If a supposed Christian has abandoned a spouse, that one should be rebuked and commanded to return to the care his or her spouse. If that one will not return, he or she has proven not only his or her infidelity to a spouse, but to God. Their unwillingness to provide (what marriage is supposed to provide) for their spouse before God makes them worse than an infidel. According to the Word, the Christian abandoned by an infidel, or unbeliever, is free of the bond and can marry again as long as they do so with a believer. The effect of this allowance is an exception to the Lord's adultery clause (for any resultant remarriage by the abandoned) rather than a ground given for divorce.

If a supposed Christian has entered into a sexual relationship with someone in addition to his or her spouse, that one should be rebuked and commanded to cease the adultery. If he or she will not, that one should be excommunicated. The faithful spouse would have the ability to remarry and not be considered an adulterer, nor the cause of adultery. The wronged party, in effect, is given an exception to the adultery clause for divorce and remarriage rather than a positive ground for divorce.

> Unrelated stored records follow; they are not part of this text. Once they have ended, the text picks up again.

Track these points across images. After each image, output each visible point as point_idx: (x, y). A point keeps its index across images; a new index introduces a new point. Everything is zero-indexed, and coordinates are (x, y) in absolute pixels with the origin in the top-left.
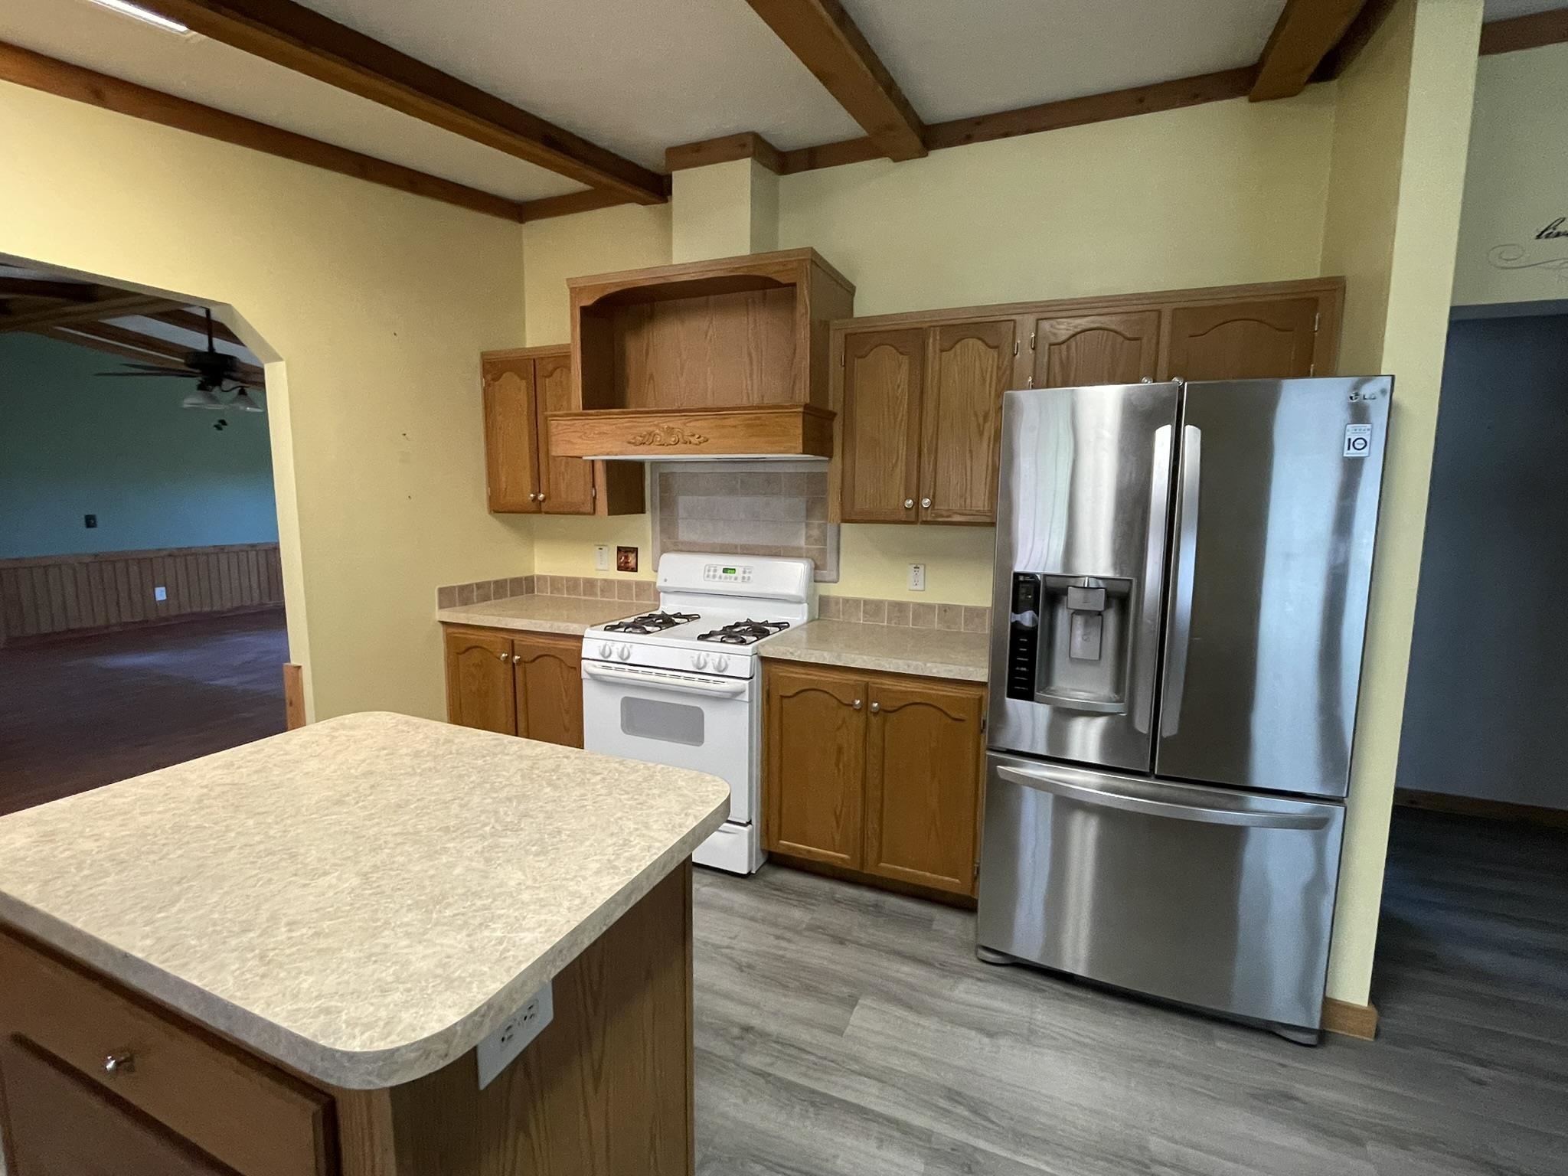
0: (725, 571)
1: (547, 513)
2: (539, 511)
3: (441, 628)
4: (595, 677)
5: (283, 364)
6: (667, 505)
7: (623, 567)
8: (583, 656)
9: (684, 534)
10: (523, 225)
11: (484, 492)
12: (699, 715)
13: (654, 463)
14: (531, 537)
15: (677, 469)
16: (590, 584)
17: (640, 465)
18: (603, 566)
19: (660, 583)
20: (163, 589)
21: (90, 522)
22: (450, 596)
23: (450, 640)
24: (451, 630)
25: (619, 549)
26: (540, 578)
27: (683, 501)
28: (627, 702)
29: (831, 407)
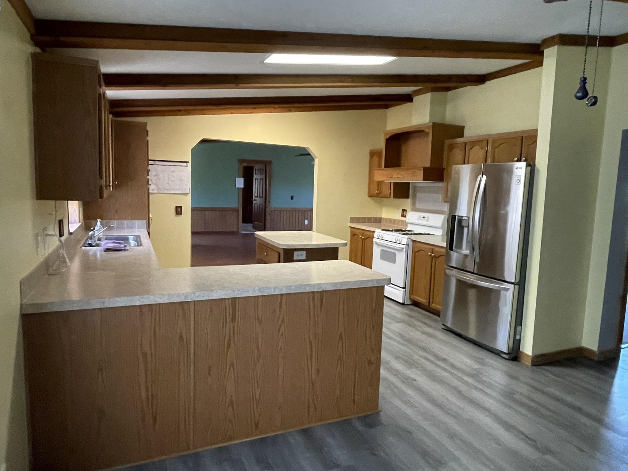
0: (423, 217)
1: (380, 197)
2: (378, 197)
3: (350, 228)
4: (376, 243)
5: (318, 159)
6: (414, 197)
7: (403, 216)
8: (374, 237)
9: (418, 206)
10: (388, 110)
11: (367, 190)
12: (395, 254)
13: (412, 183)
14: (381, 205)
15: (418, 185)
16: (395, 220)
17: (409, 183)
18: (397, 216)
19: (407, 221)
20: (307, 221)
21: (292, 198)
22: (353, 220)
23: (351, 232)
24: (353, 229)
25: (402, 210)
26: (384, 218)
27: (419, 195)
28: (382, 250)
29: (444, 167)
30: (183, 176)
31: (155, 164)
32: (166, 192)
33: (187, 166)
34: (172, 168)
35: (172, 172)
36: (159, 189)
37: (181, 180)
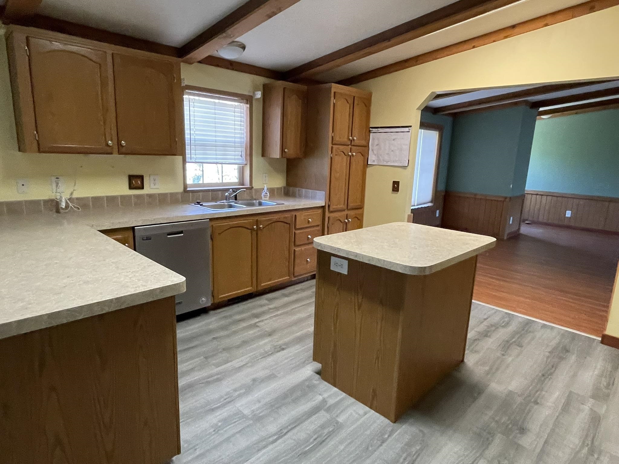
30: (404, 145)
31: (379, 131)
32: (385, 164)
33: (409, 132)
34: (394, 136)
35: (394, 140)
36: (379, 160)
37: (401, 150)
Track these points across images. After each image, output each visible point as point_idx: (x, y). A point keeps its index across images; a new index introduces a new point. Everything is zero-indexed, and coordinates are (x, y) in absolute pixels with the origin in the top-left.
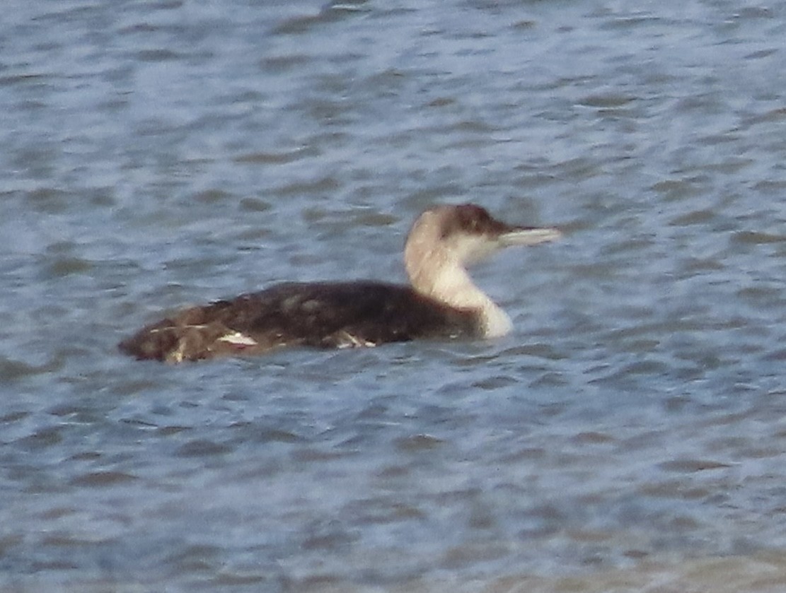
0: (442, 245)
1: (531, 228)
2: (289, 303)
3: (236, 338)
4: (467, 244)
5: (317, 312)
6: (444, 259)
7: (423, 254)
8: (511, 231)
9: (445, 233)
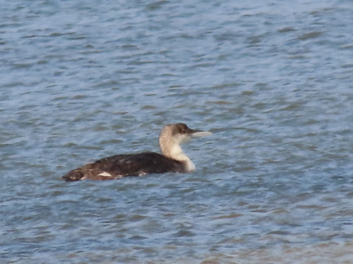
0: (173, 138)
1: (202, 131)
2: (121, 161)
3: (105, 174)
4: (182, 137)
5: (131, 164)
6: (174, 143)
7: (167, 141)
8: (195, 132)
9: (174, 134)
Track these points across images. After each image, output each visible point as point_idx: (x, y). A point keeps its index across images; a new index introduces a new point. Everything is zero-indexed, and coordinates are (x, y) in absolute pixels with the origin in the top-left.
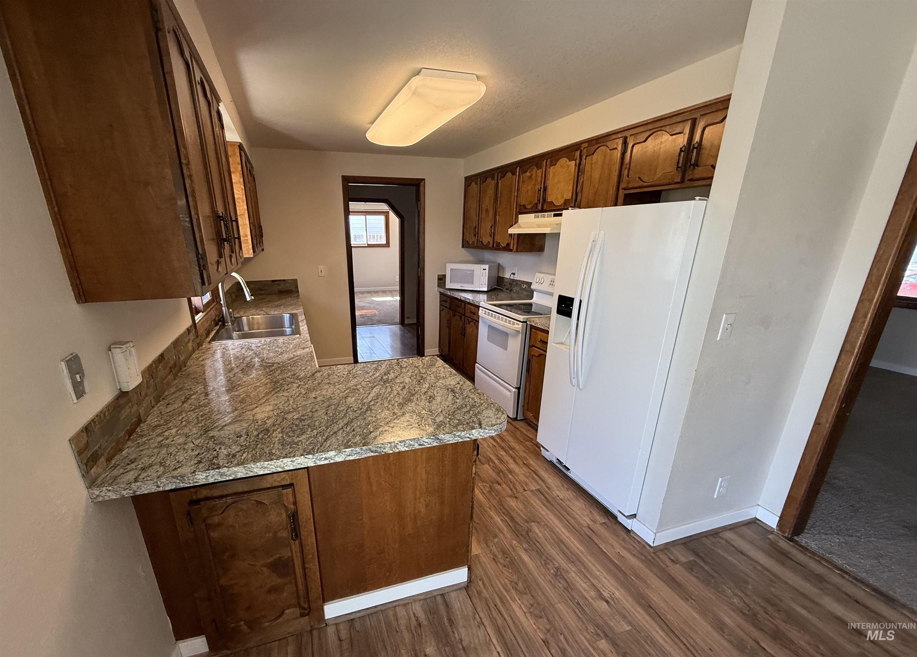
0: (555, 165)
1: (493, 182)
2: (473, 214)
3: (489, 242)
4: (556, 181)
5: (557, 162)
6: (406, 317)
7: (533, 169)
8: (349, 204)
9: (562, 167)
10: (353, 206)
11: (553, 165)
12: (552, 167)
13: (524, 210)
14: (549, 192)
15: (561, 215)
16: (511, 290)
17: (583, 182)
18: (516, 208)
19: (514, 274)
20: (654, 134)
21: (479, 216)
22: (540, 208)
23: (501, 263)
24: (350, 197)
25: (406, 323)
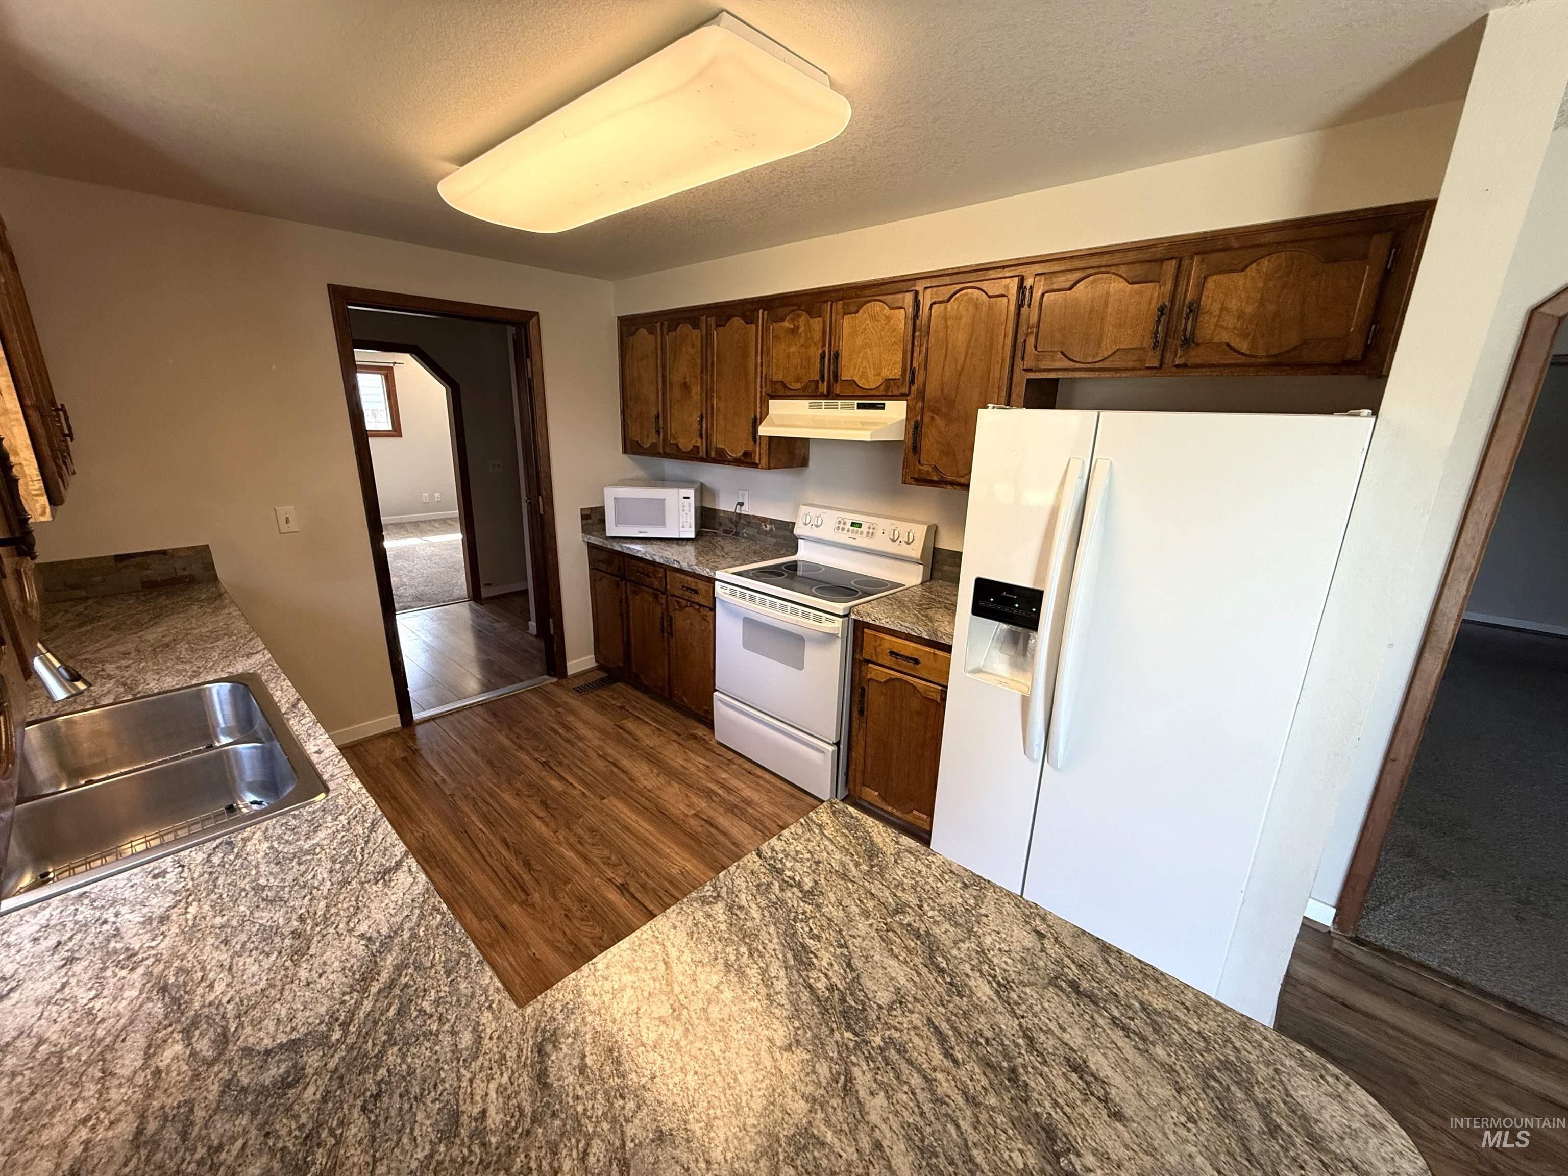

If a Christian marriage is broken out of acrimony, or because of irreconcilable differences, or loss of interest, or anything other than abandonment and/or adultery, the parties do not have the right to remarry. To do so would be adultery. We are grown ups with God dwelling inside of us. If we're actually saved we should be able to find the means of getting along with someone else we're going to spend eternity with. Laying down our lives one for another is the stuff of the kingdom.

I live and am licensed to drive in Pennsylvania. Our traffic laws do not assign anyone the right of way on our roads. Instead, our laws are framed as to whom must yield right of way in any circumstance. So in a mishap, no one can claim they had the right of way; one can only be assigned blame for failure to yield such. I see the Bible approaching divorce in a similar fashion: it doesn't give anyone the right to divorce a spouse, it gives exception to the adultery clause for those for whom there was a failure by a spouse to yield to the marriage bond. So, although there may be grounds for remarriage, there really are no grounds for divorce.